RAKYATDAILY.COM – Seruan untuk kembali menduduki gedung parlemen sebagaimana peristiwa Reformasi 1998 kembali mencuat.
Pemerhati politik dan kebangsaan, M Rizal Fadillah, menilai kondisi sosial-politik saat ini memiliki kemiripan dengan situasi menjelang tumbangnya pemerintahan Soeharto.
Menurutnya, gedung DPR dan MPR merupakan simbol kedaulatan rakyat.
Pada Mei 1998, tekanan publik yang dimotori mahasiswa berhasil memaksa rezim Orde Baru menyerah, membuka jalan bagi era Reformasi serta perubahan besar seperti penghapusan dwifungsi ABRI, penegasan pelarangan KKN, dan amandemen UUD 1945.

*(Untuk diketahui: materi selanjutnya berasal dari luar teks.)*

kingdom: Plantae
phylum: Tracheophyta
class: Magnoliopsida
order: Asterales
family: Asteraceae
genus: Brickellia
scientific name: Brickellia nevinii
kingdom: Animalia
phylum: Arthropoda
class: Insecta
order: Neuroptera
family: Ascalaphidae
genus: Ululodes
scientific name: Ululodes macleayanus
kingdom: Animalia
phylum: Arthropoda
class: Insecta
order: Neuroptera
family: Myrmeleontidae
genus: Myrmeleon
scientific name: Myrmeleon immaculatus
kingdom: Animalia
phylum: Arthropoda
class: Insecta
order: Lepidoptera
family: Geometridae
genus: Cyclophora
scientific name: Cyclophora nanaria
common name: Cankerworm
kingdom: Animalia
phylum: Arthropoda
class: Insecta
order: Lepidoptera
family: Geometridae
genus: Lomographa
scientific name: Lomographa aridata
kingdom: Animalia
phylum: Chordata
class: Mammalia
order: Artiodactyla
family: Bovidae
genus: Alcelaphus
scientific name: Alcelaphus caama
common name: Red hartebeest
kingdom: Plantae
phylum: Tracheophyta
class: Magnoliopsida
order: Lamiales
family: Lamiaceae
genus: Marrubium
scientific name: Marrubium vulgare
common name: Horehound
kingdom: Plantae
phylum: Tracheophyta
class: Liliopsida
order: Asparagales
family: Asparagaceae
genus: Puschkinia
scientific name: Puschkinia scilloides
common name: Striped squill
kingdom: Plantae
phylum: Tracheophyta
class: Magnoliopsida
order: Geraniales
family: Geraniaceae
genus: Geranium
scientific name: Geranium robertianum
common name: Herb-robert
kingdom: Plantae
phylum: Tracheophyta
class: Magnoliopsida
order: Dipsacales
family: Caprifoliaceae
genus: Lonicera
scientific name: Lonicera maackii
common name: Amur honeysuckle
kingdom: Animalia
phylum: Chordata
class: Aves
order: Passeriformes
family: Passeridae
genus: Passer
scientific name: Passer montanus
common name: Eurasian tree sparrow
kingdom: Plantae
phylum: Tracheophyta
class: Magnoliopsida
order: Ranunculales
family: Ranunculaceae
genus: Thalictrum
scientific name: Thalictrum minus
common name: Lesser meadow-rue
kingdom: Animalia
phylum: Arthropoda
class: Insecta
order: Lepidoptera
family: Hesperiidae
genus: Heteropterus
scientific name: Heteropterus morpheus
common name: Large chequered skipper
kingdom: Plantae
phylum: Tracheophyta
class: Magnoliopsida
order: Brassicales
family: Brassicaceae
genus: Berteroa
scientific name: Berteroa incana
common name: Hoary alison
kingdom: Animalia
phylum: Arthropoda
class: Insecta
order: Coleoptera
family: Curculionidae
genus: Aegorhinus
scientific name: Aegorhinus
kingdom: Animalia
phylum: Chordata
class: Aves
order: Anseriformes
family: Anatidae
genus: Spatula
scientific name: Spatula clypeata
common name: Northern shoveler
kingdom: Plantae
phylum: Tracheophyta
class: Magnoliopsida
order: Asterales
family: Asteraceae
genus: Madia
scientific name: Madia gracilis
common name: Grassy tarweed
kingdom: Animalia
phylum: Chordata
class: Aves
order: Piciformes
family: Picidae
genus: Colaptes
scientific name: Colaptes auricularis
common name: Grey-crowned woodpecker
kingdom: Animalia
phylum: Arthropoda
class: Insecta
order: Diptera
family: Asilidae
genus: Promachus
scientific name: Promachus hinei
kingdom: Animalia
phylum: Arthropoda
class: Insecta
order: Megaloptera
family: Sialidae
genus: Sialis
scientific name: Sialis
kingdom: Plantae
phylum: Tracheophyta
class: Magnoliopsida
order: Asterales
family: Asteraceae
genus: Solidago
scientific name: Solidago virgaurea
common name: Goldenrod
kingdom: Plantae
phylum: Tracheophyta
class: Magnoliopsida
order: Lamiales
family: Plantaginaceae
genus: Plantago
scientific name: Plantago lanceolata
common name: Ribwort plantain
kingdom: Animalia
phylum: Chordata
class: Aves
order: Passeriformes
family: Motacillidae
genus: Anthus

Ia menilai situasi mutakhir justru menunjukkan gejala sebaliknya.
Desakan publik untuk mengadili mantan presiden Joko Widodo disebut terus menguat, sementara kritik terhadap praktik kekuasaan dan dugaan oligarki dinilai semakin tajam.
Pada saat yang sama, pemerintahan Presiden Prabowo Subianto dianggap belum mampu menghadirkan harapan baru bagi sebagian kalangan masyarakat.
Rizal menyebut, kekecewaan publik terhadap kondisi politik, ekonomi, hukum, dan kesenjangan sosial dapat memicu kembali mobilisasi massa sebagaimana Reformasi 1998.
Ia bahkan memprediksi kemungkinan munculnya “Reformasi jilid dua” bertepatan dengan peringatan 28 tahun pendudukan gedung parlemen pada Mei 2026.
Meski demikian, wacana people power dan tekanan jalanan terhadap kekuasaan tetap menjadi perdebatan di ruang publik.
Sejumlah kalangan menilai perubahan politik seharusnya ditempuh melalui mekanisme konstitusional dan demokratis, sementara pihak lain melihat tekanan massa sebagai bagian dari sejarah koreksi terhadap kekuasaan yang dinilai menyimpang.